Enlisting the entire community
Understand, these matters are too important to be left just to the editors and managers who run these Web sites. The users need to participate in a deep and meaningful way. Each of us in this room, whenever you see something on a news and information site that betrays your trust, whenever your gut tells you something’s doesn’t seem right, I hope you’ll do something about it. Fire off an e-mail to the site, or to a mailing list. E-mail me or other journalists who write about the industry. Alert some of the watchdog groups out there, like the Online News Association or Society of Professional Journalists. Don’t say, Well, it’s the Web, so there’s a lower ethical threshold.

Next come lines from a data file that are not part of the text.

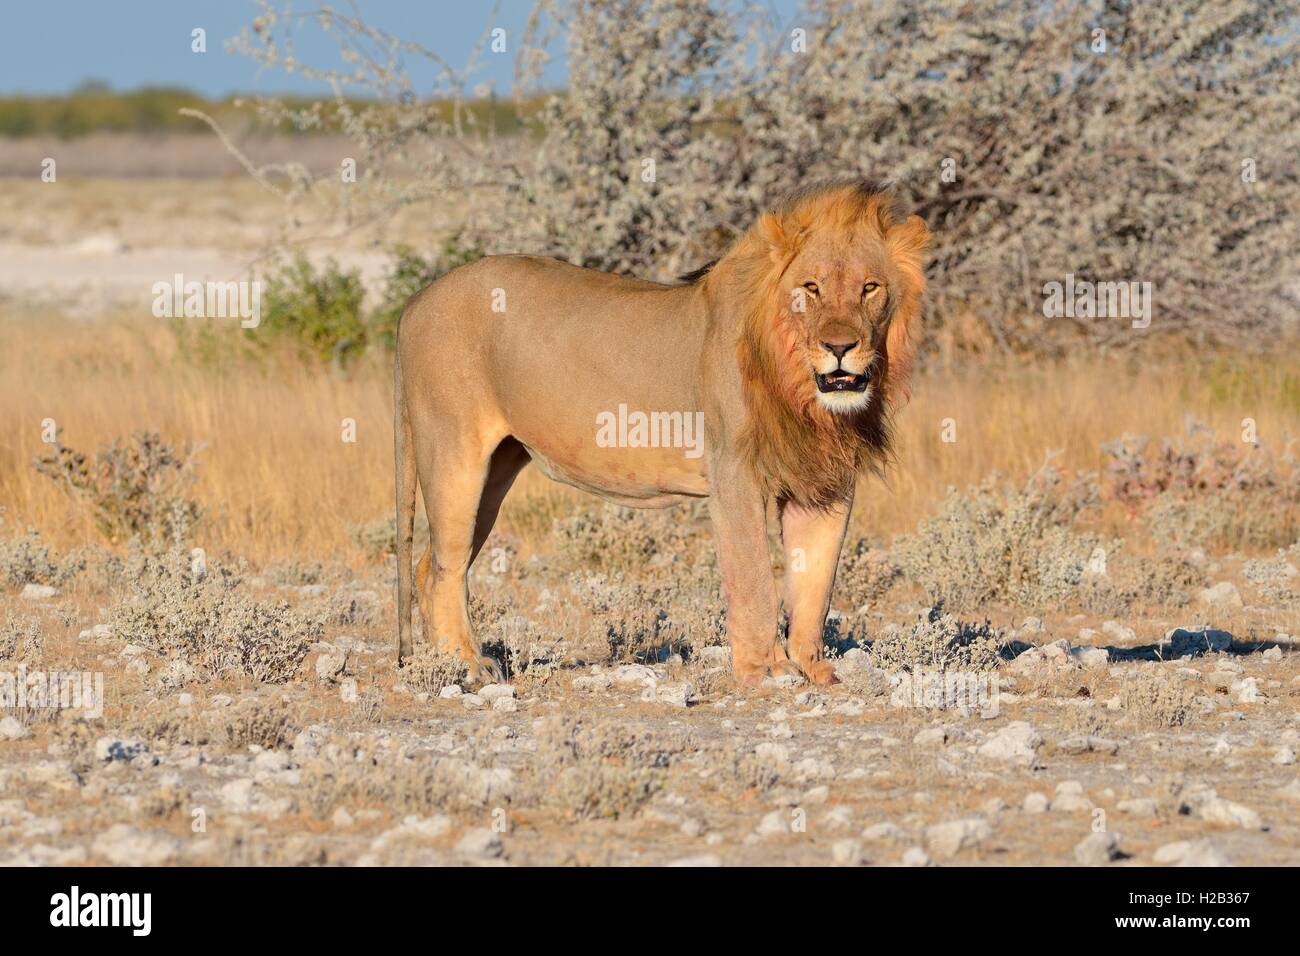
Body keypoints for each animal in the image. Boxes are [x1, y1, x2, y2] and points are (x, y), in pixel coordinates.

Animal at [390, 179, 930, 686]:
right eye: (811, 288)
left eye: (870, 288)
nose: (839, 347)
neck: (803, 393)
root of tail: (415, 301)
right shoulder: (734, 475)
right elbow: (755, 579)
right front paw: (768, 671)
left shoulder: (827, 484)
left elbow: (816, 583)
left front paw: (815, 671)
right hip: (454, 456)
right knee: (445, 568)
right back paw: (468, 665)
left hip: (496, 470)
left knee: (429, 565)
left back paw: (447, 662)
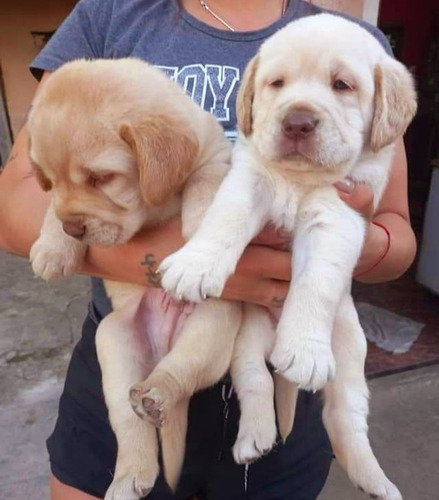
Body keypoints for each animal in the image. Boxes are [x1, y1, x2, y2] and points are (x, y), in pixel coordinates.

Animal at [160, 13, 418, 498]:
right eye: (277, 84)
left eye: (342, 85)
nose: (298, 121)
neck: (298, 181)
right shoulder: (248, 181)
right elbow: (224, 220)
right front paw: (193, 264)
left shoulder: (338, 216)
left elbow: (317, 281)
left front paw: (303, 349)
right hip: (245, 337)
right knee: (256, 380)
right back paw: (254, 438)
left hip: (350, 347)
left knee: (345, 416)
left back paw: (376, 481)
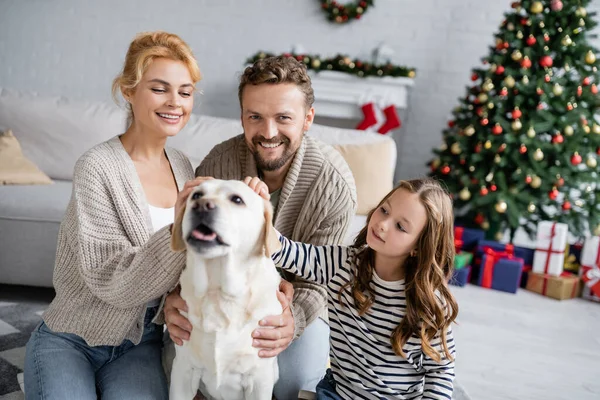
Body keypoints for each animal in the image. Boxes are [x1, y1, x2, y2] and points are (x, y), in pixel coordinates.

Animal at [169, 179, 282, 400]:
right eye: (196, 195)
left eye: (237, 199)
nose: (201, 206)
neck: (218, 293)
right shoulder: (183, 370)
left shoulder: (259, 379)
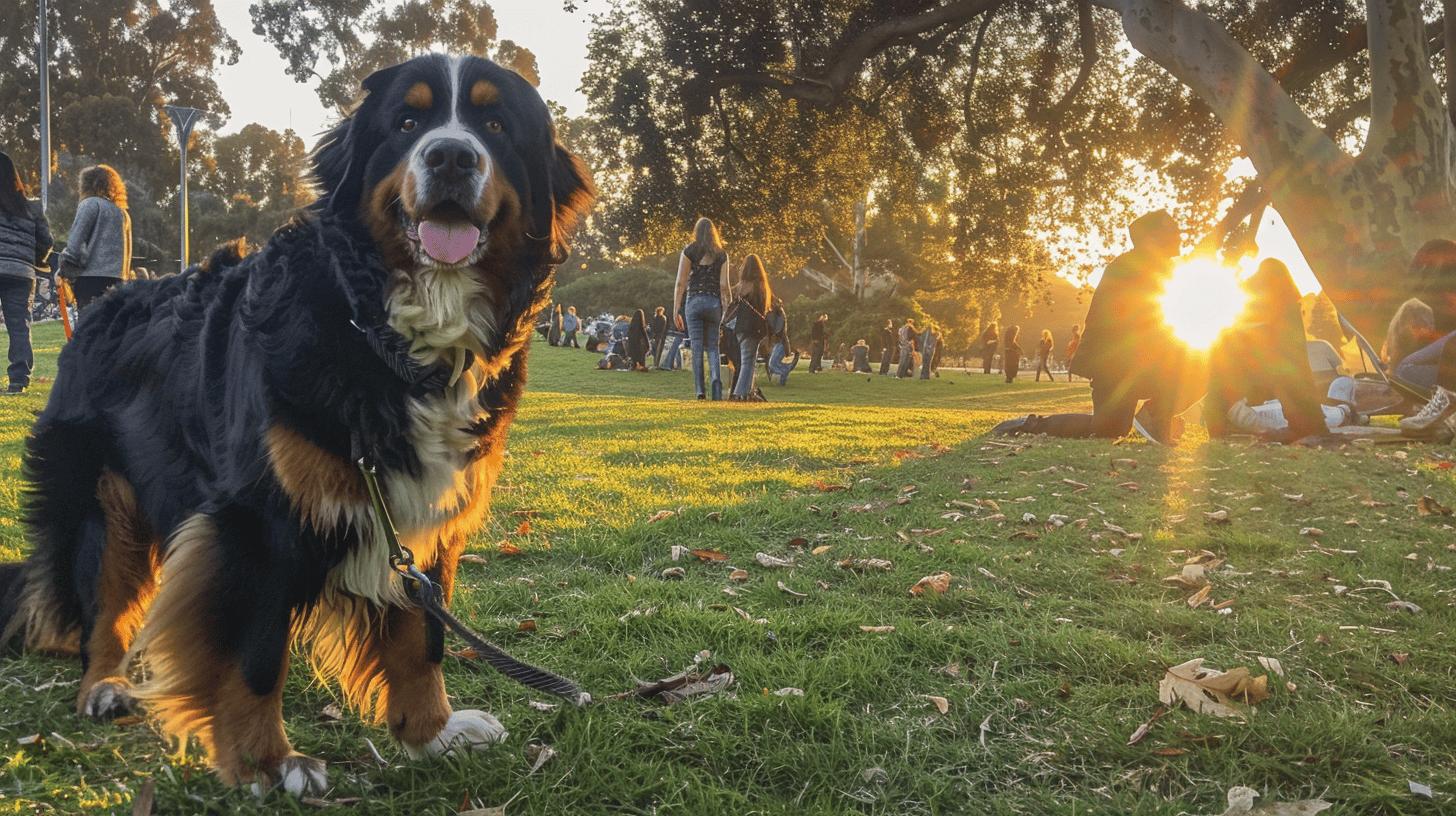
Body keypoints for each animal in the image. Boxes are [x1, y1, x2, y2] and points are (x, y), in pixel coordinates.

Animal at [0, 54, 594, 792]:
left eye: (495, 125)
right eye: (406, 123)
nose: (452, 156)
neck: (388, 336)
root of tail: (98, 304)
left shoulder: (421, 520)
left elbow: (420, 639)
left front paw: (431, 734)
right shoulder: (257, 522)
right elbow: (257, 654)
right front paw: (266, 762)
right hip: (103, 498)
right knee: (103, 604)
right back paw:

Our challenge is to figure out how to shape and tame this amazing intersection of content and commerce so that we maintain the kinds of divisions between editorial and business interests that have served old media so well for generations. The church-state walls have come down, and lo and behold, we’ve discovered that the army on the other side is not the enemy. But it’s an army that sometimes needs educating, just as we, too, are getting educated every day in this new medium.
The Web is a young medium, and new forms and conventions will emerge. But we need to help bring those blurred ethical lines into focus. We need to move the discussion beyond the tired cliches of whether media sites ought to be engaged in electronic commerce. Of course they should.
We ought to be talking about the kinds of lines we need to draw.